# Required work:
Please output exactly the lines from the one that holds "For every layout" through the final line of the data, and nothing else; leave out any pictures.

# Material provided:

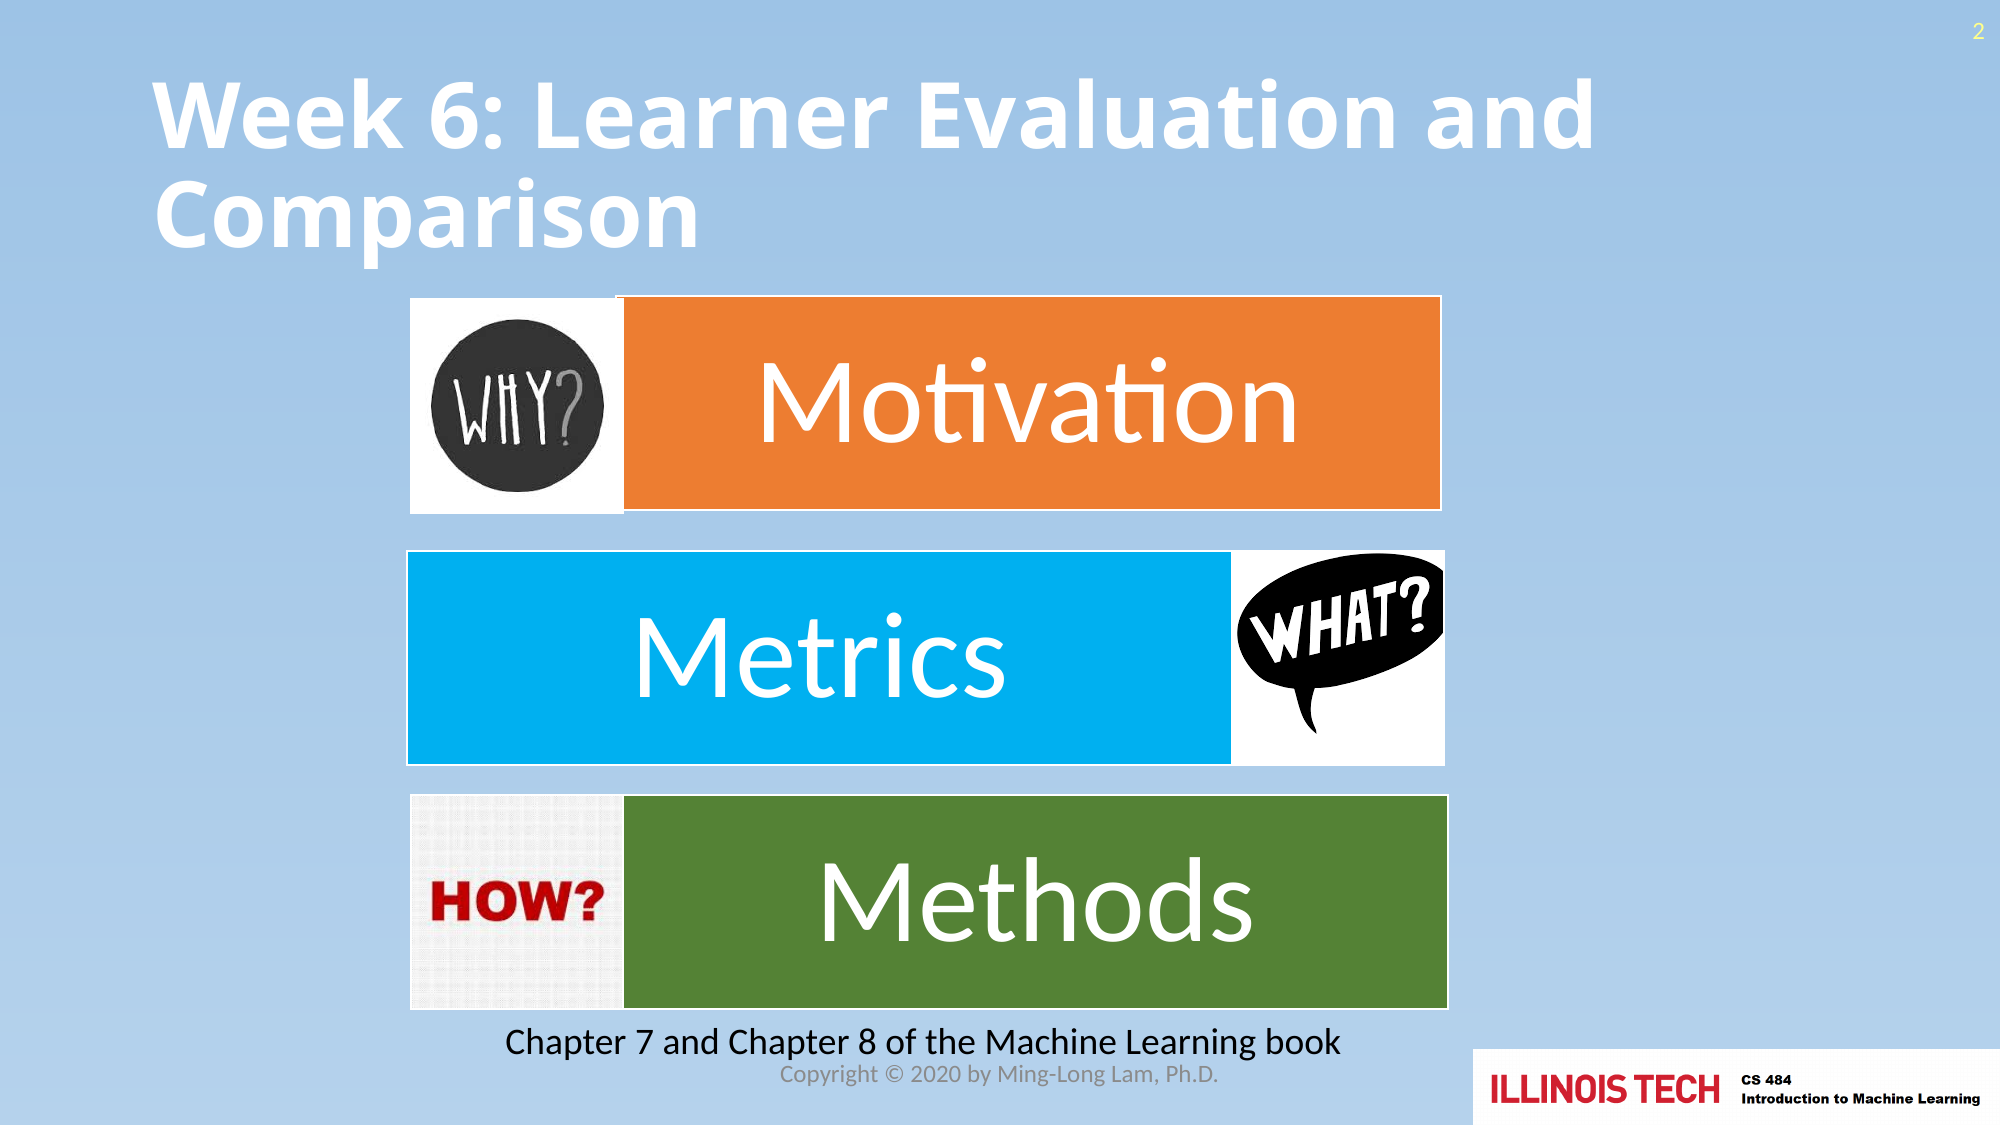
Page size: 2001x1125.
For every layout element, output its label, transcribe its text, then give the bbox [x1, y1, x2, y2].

footer Copyright © 2020 by Ming-Long Lam, Ph.D. [662, 1042, 1338, 1103]
slide_number 2 [1550, 0, 2000, 60]
title Week 6: Learner Evaluation and Comparison [137, 59, 1863, 278]
picture [1473, 1049, 2000, 1125]
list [137, 295, 1863, 1010]
text_box Chapter 7 and Chapter 8 of the Machine Learning book [490, 1010, 1358, 1069]
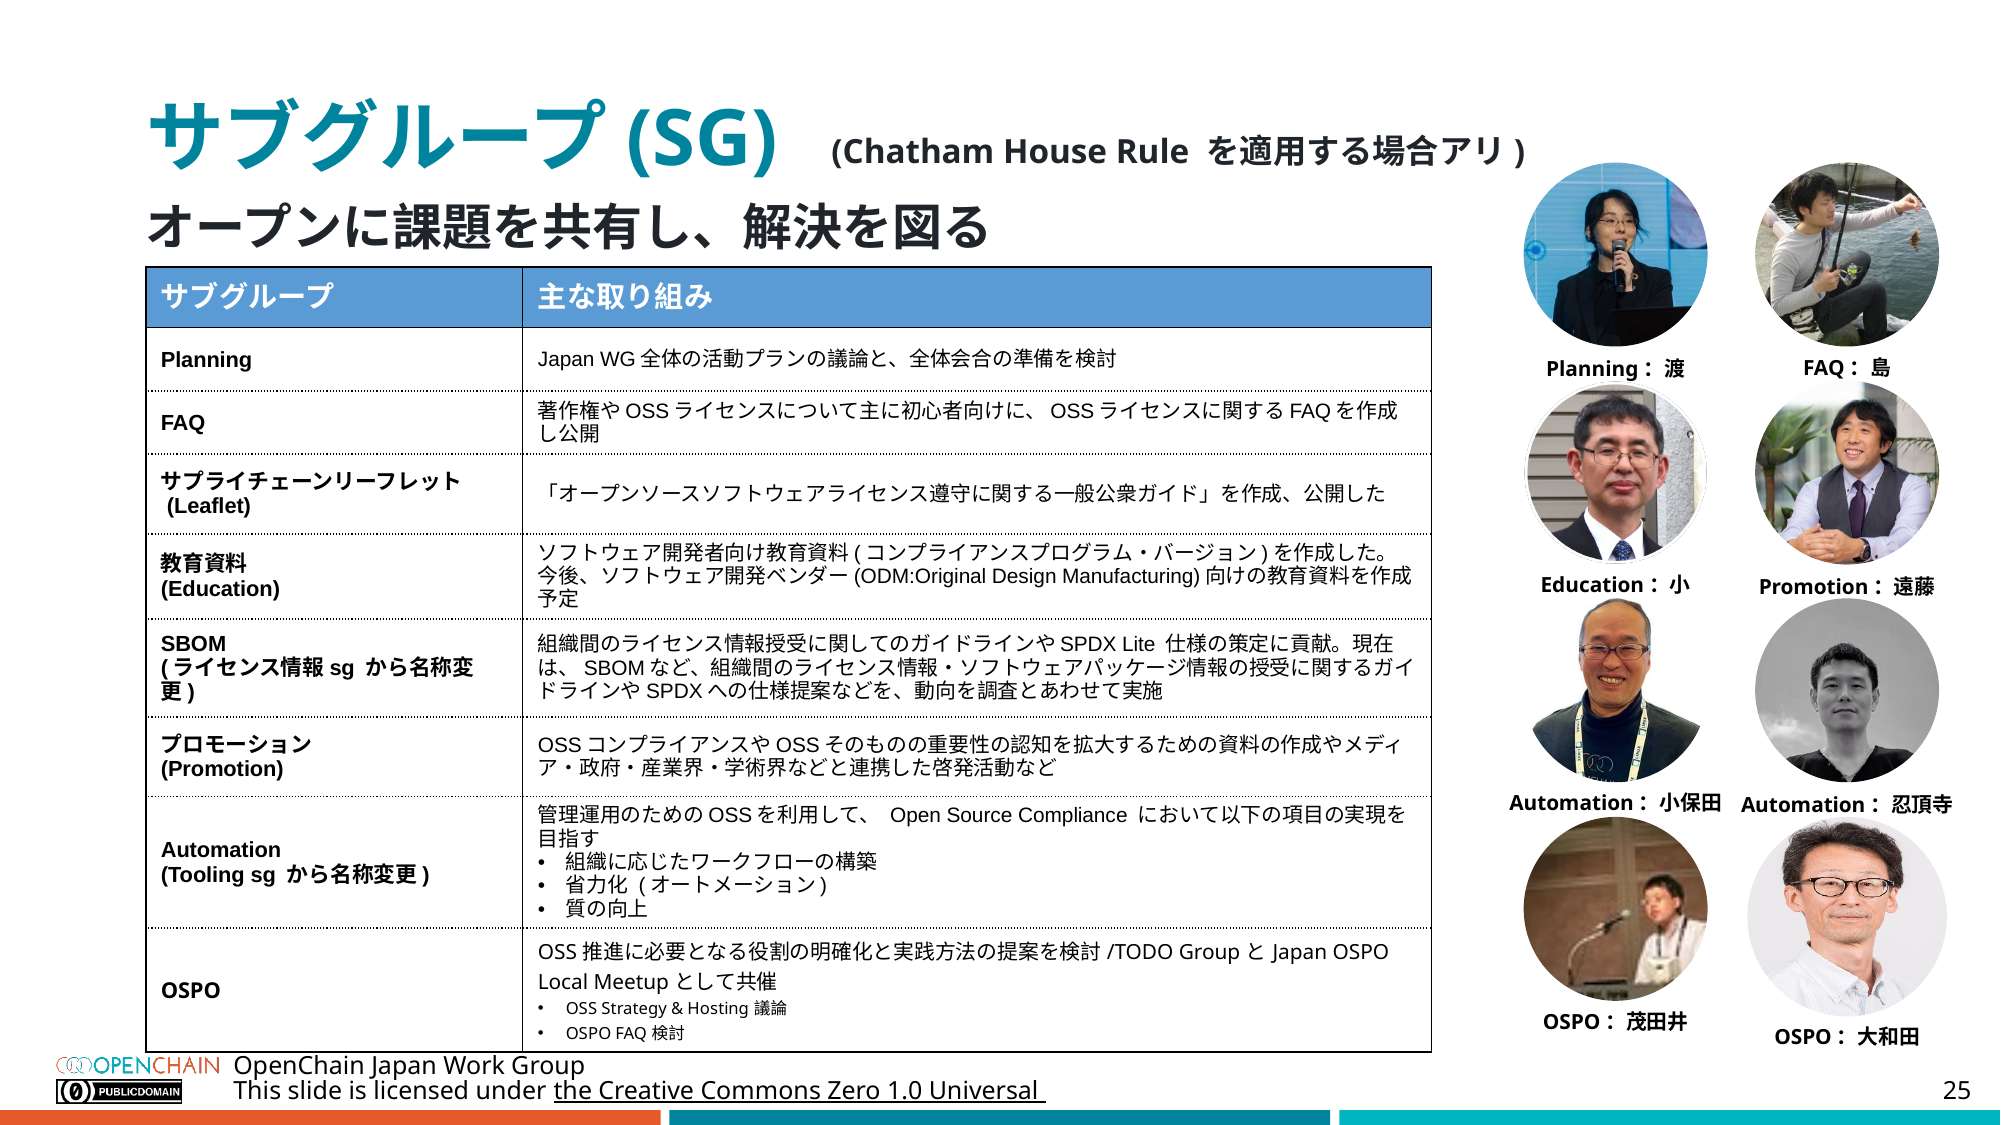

# Output of the task:
For every layout element, output its label, transcribe its text, then give the bbox [x1, y1, x2, y2].

footer Copyright © 2020 by Ming-Long Lam, Ph.D. [662, 1042, 1338, 1103]
slide_number 2 [1550, 0, 2000, 60]
title Week 6: Learner Evaluation and Comparison [137, 59, 1863, 278]
picture [1473, 1049, 2000, 1125]
list [137, 295, 1863, 1010]
text_box Chapter 7 and Chapter 8 of the Machine Learning book [490, 1010, 1358, 1069]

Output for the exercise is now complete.